# Work request
Your task is to find every line in the records that holds the string "widget" and copy it.
Records shown below:
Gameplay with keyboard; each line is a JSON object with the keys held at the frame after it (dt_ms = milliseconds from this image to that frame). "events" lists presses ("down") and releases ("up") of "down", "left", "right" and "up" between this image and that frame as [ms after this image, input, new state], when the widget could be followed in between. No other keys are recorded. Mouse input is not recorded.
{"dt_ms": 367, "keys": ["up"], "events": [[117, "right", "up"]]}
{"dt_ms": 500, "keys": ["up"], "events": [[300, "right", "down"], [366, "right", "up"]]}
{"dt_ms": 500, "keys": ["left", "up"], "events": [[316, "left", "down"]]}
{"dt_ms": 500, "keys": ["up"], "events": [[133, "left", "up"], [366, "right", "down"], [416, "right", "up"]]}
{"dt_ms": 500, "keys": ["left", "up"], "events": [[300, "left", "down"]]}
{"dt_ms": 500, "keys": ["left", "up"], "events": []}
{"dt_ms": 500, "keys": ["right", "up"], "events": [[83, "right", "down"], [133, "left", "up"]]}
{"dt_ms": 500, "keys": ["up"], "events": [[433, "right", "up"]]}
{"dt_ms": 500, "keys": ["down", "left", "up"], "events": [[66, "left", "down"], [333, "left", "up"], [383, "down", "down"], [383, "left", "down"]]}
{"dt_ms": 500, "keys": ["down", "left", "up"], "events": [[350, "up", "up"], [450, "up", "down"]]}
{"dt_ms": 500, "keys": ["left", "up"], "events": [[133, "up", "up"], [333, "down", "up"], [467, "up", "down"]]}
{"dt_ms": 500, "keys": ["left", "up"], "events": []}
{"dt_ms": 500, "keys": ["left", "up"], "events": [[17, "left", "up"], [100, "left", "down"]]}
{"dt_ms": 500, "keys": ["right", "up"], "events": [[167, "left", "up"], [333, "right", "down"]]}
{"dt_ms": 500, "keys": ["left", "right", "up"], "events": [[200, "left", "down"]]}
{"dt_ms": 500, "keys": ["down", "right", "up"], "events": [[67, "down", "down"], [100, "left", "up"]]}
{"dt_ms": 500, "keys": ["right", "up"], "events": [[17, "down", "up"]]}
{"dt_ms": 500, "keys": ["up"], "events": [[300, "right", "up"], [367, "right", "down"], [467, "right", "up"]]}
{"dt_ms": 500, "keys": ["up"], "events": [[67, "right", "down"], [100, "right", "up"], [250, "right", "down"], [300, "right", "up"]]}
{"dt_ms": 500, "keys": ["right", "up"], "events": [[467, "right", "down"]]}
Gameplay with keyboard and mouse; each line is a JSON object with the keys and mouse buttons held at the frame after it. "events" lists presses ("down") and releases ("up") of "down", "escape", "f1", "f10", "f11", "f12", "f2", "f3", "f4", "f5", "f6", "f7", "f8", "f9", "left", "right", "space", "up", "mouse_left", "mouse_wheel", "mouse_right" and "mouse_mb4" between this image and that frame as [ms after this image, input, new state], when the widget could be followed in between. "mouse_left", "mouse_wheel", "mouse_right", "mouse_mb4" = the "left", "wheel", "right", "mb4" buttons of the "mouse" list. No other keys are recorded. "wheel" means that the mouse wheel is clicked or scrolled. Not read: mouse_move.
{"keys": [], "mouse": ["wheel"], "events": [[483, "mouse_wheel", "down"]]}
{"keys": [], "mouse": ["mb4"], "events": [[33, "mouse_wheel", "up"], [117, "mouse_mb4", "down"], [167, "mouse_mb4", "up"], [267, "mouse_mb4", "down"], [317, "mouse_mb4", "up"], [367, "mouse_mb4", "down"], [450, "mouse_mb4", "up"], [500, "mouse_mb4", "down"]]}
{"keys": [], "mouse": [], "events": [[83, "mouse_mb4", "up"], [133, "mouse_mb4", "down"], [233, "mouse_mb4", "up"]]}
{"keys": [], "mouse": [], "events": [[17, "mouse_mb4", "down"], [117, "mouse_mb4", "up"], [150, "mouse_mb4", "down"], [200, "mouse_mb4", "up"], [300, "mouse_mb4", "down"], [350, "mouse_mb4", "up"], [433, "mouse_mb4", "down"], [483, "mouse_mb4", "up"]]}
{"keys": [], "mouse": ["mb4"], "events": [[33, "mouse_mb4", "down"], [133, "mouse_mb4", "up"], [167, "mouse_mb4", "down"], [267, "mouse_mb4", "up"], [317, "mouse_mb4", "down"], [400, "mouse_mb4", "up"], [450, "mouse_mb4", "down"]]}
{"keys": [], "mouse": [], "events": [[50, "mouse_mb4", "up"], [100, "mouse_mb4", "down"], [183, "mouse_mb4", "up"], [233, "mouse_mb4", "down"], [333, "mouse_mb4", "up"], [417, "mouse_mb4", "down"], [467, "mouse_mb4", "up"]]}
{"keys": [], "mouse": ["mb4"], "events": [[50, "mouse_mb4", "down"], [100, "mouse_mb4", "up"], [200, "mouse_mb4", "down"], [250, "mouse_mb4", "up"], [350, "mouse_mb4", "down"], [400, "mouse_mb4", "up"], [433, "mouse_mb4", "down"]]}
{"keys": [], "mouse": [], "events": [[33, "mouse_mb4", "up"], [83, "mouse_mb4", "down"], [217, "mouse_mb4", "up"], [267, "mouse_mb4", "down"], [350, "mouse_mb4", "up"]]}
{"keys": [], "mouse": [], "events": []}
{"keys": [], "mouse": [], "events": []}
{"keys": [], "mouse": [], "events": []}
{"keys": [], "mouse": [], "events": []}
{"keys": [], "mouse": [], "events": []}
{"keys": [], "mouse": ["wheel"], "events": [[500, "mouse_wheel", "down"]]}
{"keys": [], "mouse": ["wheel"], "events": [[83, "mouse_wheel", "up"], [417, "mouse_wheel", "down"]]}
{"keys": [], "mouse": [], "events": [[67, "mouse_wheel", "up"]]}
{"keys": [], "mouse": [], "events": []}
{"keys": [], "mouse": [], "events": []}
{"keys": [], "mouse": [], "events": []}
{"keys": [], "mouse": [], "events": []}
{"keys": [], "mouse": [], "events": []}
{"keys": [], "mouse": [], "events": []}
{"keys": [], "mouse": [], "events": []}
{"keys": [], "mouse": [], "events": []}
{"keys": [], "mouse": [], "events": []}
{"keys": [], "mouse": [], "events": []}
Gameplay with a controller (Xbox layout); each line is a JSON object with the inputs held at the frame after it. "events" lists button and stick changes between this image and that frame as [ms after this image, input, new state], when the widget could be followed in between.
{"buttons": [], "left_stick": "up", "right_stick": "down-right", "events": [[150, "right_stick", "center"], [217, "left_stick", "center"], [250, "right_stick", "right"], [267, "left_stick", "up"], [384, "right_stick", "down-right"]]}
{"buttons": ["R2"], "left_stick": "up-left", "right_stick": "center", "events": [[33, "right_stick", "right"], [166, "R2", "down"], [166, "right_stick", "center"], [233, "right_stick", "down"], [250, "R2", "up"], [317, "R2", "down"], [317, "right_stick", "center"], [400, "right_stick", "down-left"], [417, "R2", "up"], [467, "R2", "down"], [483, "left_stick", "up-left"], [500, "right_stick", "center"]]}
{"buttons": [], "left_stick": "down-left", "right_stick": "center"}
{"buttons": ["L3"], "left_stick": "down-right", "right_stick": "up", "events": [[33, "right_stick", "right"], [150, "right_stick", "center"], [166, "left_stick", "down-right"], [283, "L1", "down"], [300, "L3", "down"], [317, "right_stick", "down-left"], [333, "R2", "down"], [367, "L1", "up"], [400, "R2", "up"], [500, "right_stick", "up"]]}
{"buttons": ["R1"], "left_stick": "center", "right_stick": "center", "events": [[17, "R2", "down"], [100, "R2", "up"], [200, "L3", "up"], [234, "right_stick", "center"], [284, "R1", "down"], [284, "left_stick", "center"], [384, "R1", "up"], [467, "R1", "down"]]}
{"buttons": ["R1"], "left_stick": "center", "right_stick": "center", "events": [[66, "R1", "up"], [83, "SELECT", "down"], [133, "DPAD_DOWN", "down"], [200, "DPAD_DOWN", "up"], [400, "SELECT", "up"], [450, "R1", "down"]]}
End of Records shown.
# Exercise result
Gameplay with keyboard; each line is a JSON object with the keys held at the frame after it (dt_ms = milliseconds from this image to that frame). "events" lists presses ("down") and releases ("up") of "down", "left", "right" and "up" between this image and that frame as [ms after this image, input, new state], when the widget could be followed in between. No other keys are recorded. Mouse input is not recorded.
Gameplay with keyboard and mouse; each line is a JSON object with the keys and mouse buttons held at the frame after it. "events" lists presses ("down") and releases ("up") of "down", "escape", "f1", "f10", "f11", "f12", "f2", "f3", "f4", "f5", "f6", "f7", "f8", "f9", "left", "right", "space", "up", "mouse_left", "mouse_wheel", "mouse_right" and "mouse_mb4" between this image and that frame as [ms after this image, input, new state], when the widget could be followed in between. "mouse_left", "mouse_wheel", "mouse_right", "mouse_mb4" = the "left", "wheel", "right", "mb4" buttons of the "mouse" list. No other keys are recorded. "wheel" means that the mouse wheel is clicked or scrolled. Not read: mouse_move.
Gameplay with a controller (Xbox layout); each line is a JSON object with the inputs held at the frame after it. "events" lists button and stick changes between this image and that frame as [ms after this image, input, new state], when the widget could be followed in between.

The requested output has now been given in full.